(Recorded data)
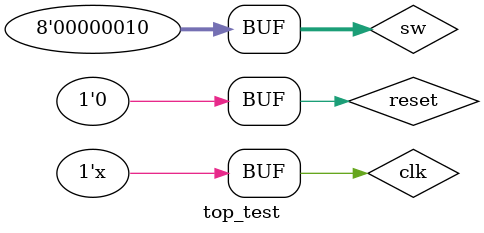
<source format=v>
`timescale 1ns / 1ps

module top_test;

	// Inputs
	reg clk;
	reg reset;
	reg [7:0] sw;

	// Outputs
	wire [7:0] leds;

	// Instantiate the Unit Under Test (UUT)
	gppm_top uut (
		.clk(clk), 
		.reset(reset), 
		.sw(sw), 
		.leds(leds)
	);

	initial begin
		// Initialize Inputs
		clk = 0;
		reset = 0;
		sw = 0;

		// Wait 100 ns for global reset to finish
		#100;
        
		// Add stimulus here
		reset = 1;
		sw = 8'b00000010;
		
		#100
		reset = 0;
	end
	
	always
	begin
		#100
		clk = !clk;
	end
      
endmodule


</source>
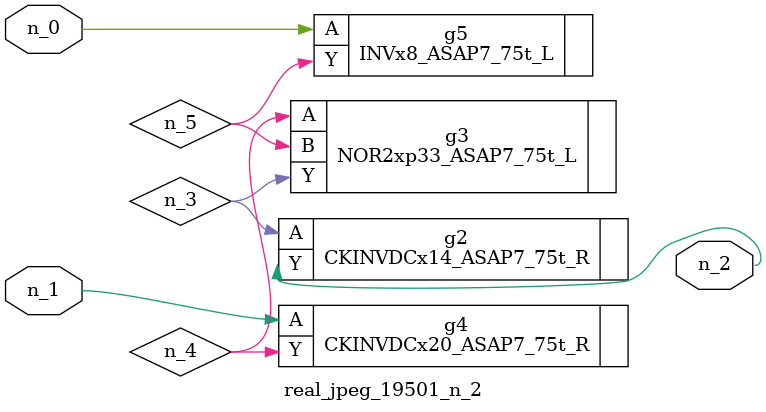
<source format=v>
module real_jpeg_19501_n_2 (n_1, n_0, n_2);

input n_1;
input n_0;

output n_2;

wire n_5;
wire n_4;
wire n_3;

INVx8_ASAP7_75t_L g5 ( 
.A(n_0),
.Y(n_5)
);

CKINVDCx20_ASAP7_75t_R g4 ( 
.A(n_1),
.Y(n_4)
);

CKINVDCx14_ASAP7_75t_R g2 ( 
.A(n_3),
.Y(n_2)
);

NOR2xp33_ASAP7_75t_L g3 ( 
.A(n_4),
.B(n_5),
.Y(n_3)
);


endmodule
</source>
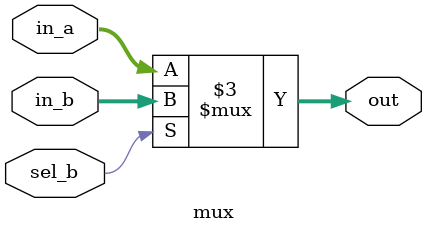
<source format=sv>

module mux
#(parameter DATA_WIDTH = 8)
(
    input logic [DATA_WIDTH-1:0] in_a, 
    input logic [DATA_WIDTH-1:0] in_b,
    input logic sel_b,
    output logic [DATA_WIDTH-1:0] out
    );

    always_comb begin: select_data
        if(sel_b) begin
            out <= in_b;
        end else begin
            out <= in_a;
        end
    end

endmodule
</source>
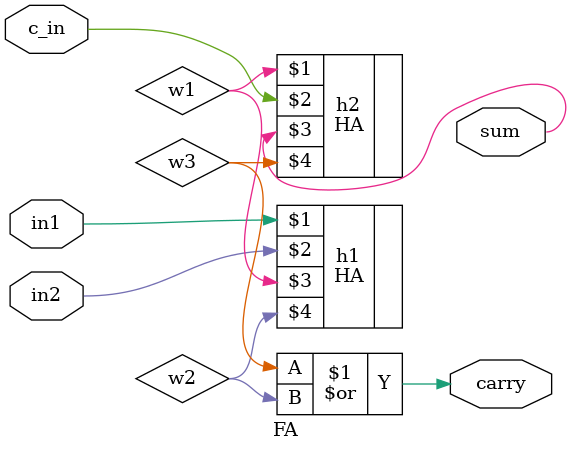
<source format=v>
module FA(in1,in2,c_in,sum,carry);
	input in1,in2,c_in;
	output sum,carry;
	wire w1,w2,w3;
	HA h1(in1,in2,w1,w2);
	HA h2(w1,c_in,sum,w3);
	or(carry,w3,w2);
endmodule

</source>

_TASK REQUIREMENTS_
Print the data above from its first line through the line that has "or(carry,w3,w2);", exactly and with nothing else, omitting pictures.

_RESULT OF THE TASK_
<source format=v>
`timescale 1ns / 1ps

module top_test;

	// Inputs
	reg clk;
	reg reset;
	reg [7:0] sw;

	// Outputs
	wire [7:0] leds;

	// Instantiate the Unit Under Test (UUT)
	gppm_top uut (
		.clk(clk), 
		.reset(reset), 
		.sw(sw), 
		.leds(leds)
	);

	initial begin
		// Initialize Inputs
		clk = 0;
		reset = 0;
		sw = 0;

		// Wait 100 ns for global reset to finish
		#100;
        
		// Add stimulus here
		reset = 1;
		sw = 8'b00000010;
		
		#100
		reset = 0;
	end
	
	always
	begin
		#100
		clk = !clk;
	end
      
endmodule


</source>
<source format=v>
module real_jpeg_19501_n_2 (n_1, n_0, n_2);

input n_1;
input n_0;

output n_2;

wire n_5;
wire n_4;
wire n_3;

INVx8_ASAP7_75t_L g5 ( 
.A(n_0),
.Y(n_5)
);

CKINVDCx20_ASAP7_75t_R g4 ( 
.A(n_1),
.Y(n_4)
);

CKINVDCx14_ASAP7_75t_R g2 ( 
.A(n_3),
.Y(n_2)
);

NOR2xp33_ASAP7_75t_L g3 ( 
.A(n_4),
.B(n_5),
.Y(n_3)
);


endmodule
</source>
<source format=sv>

module mux
#(parameter DATA_WIDTH = 8)
(
    input logic [DATA_WIDTH-1:0] in_a, 
    input logic [DATA_WIDTH-1:0] in_b,
    input logic sel_b,
    output logic [DATA_WIDTH-1:0] out
    );

    always_comb begin: select_data
        if(sel_b) begin
            out <= in_b;
        end else begin
            out <= in_a;
        end
    end

endmodule
</source>
<source format=v>
module FA(in1,in2,c_in,sum,carry);
	input in1,in2,c_in;
	output sum,carry;
	wire w1,w2,w3;
	HA h1(in1,in2,w1,w2);
	HA h2(w1,c_in,sum,w3);
	or(carry,w3,w2);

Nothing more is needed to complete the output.